- The paper shows that variations in prompt design significantly affect LLM compliance and accuracy across multiple CSS tasks.
- The study employs a multifactorial experiment with three LLMs and four CSS tasks, revealing notable discrepancies in model performance.
- The findings highlight that concise prompts save costs while explanations and definitions can shift label distributions, necessitating careful prompt configuration.
Introduction
The research presented in "Prompt Design Matters for Computational Social Science Tasks but in Unpredictable Ways" focuses on understanding the influence of prompt design on LLMs tasked with data annotation in computational social science (CSS). This paper systematically investigates how variations in prompt design—specifically, definition inclusion, output type, explanation provisioning, and prompt length—affect LLM compliance and accuracy across multiple CSS tasks.
Methodology
The experiment employed three LLMs—ChatGPT, PaLM2, and Falcon7b—executed over four diverse CSS tasks: toxicity detection, sentiment analysis, rumor stance identification, and news frame classification. A multifactorial framework was applied, generating 16 prompt variations to encompass different permutations of the prompt design dimensions (Figure 1).
Figure 1: Prompt variations used in our experiments.
The authors utilized datasets typical in CSS research, such as SST5 for sentiment analysis and HOT for toxicity, aiming to characterize the performance metrics—compliance and accuracy—of LLMs under varied prompt conditions.
Key Findings
Compliance and Accuracy Variability
Significant discrepancies in compliance and accuracy were observed across LLMs and prompt designs. Falcon7b showed compliance variations up to 55% on rumor stance tasks, while ChatGPT's accuracy varied by up to 14% across news framing prompts. Notably, numerical output requests degraded both compliance and accuracy. However, providing definitions improved ChatGPT's accuracy while negatively impacting PaLM2 and Falcon7b compliance.
Figure 2: Percentage compliance for different tasks and LLMs.
Explanation and Distribution Shifts
While explanations increased compliance, they also altered label distributions significantly, exemplified by ChatGPT annotating 34% more content as neutral when explanations were requested, which can bias research conclusions.
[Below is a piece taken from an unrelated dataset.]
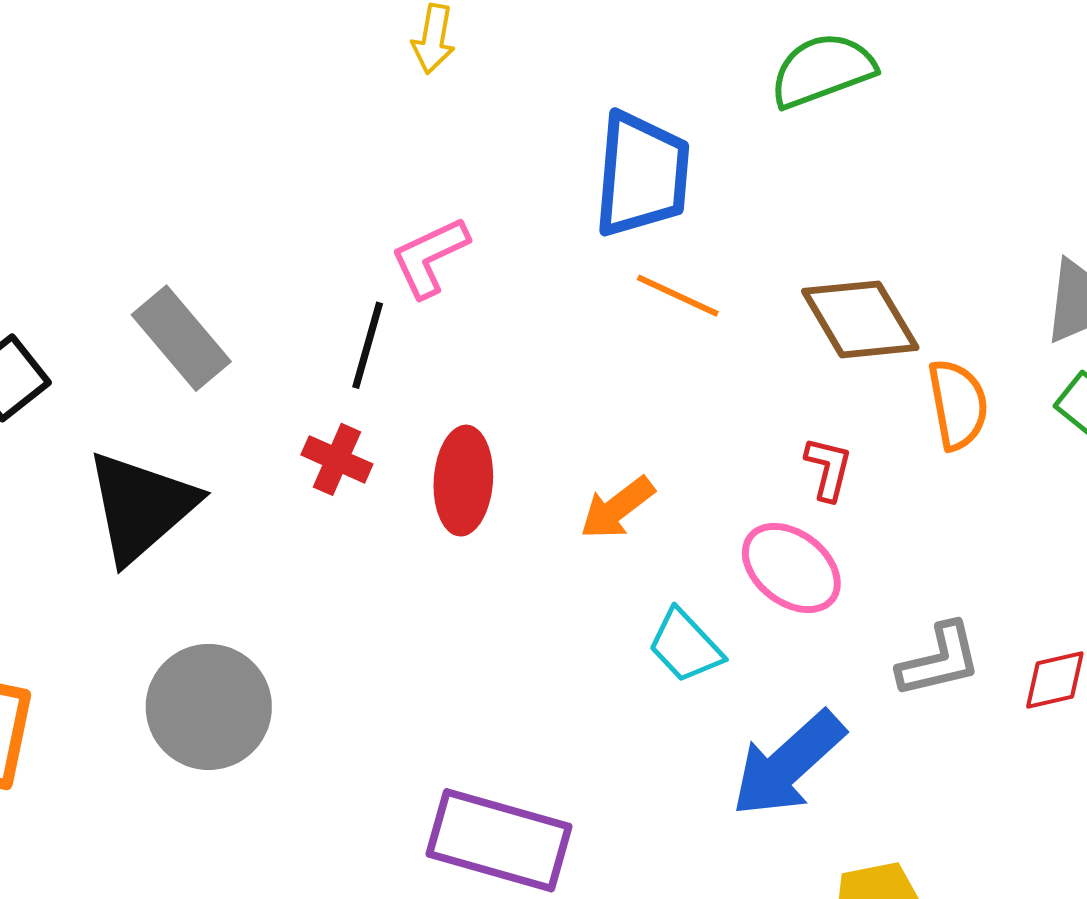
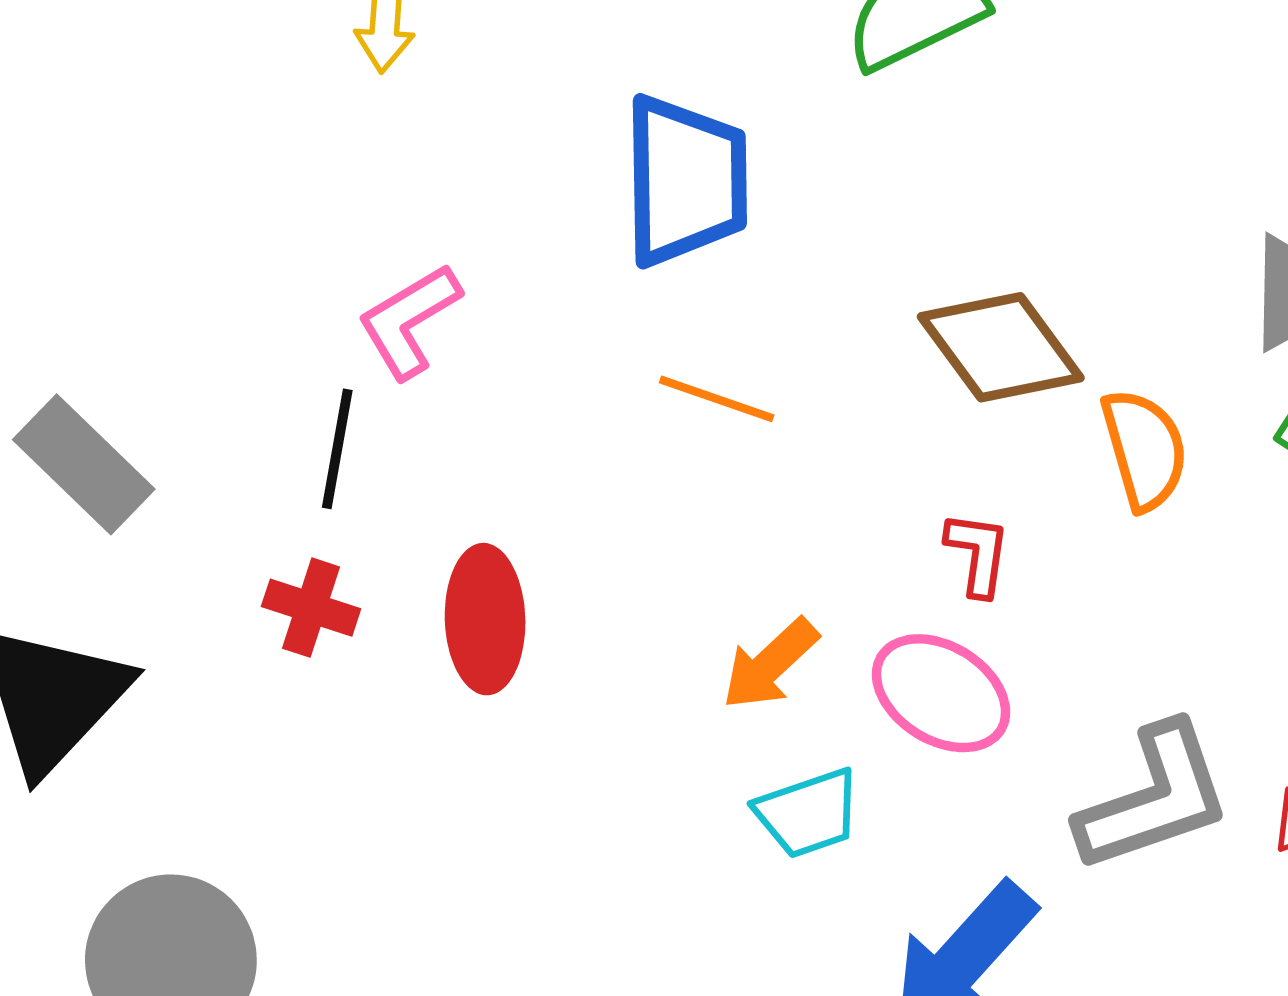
orange line: (678, 296) -> (717, 399), moved
orange arrow: (617, 508) -> (770, 664), moved
cyan trapezoid: (685, 646) -> (808, 813), turned -60
gray L-shape: (939, 660) -> (1154, 798), size x1.4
Figure 3: Examples demonstrating LLM noncompliance.
Cost-Effectiveness and Prompt Length
Concise prompts, while reducing input token costs, impacted compliance inconsistently. ChatGPT maintained compliance with concise prompts, offering a cost advantage, contrasting with other models that showed declines in compliance or accuracy.
Figure 4: Falcon7b's response on the same data when prompted with/without explanation.
Discussion
This paper illustrates the complex influence of prompt design on LLM performance for CSS tasks, emphasizing the need for careful prompt selection based on task specificity and underlying model characteristics. The findings suggest that researchers should tailor prompts to balance between cost and annotation quality, using empirical evidence as guidance rather than relying solely on conventional best practices.
Understanding these variables is vital, particularly within fields where LLM-driven annotations impact social science research outcomes, potentially affecting public policy or societal interpretations.
Conclusion
The research provides critical insights into configuring LLM prompts for optimal performance in CSS applications. The variability and unpredictability observed necessitate adaptive strategies, where multiple prompt configurations may enhance robustness and reliability in annotated datasets. Future work could explore alternative prompting methods more suited to varying model capabilities and task complexities, advancing the integration of LLMs in CSS research.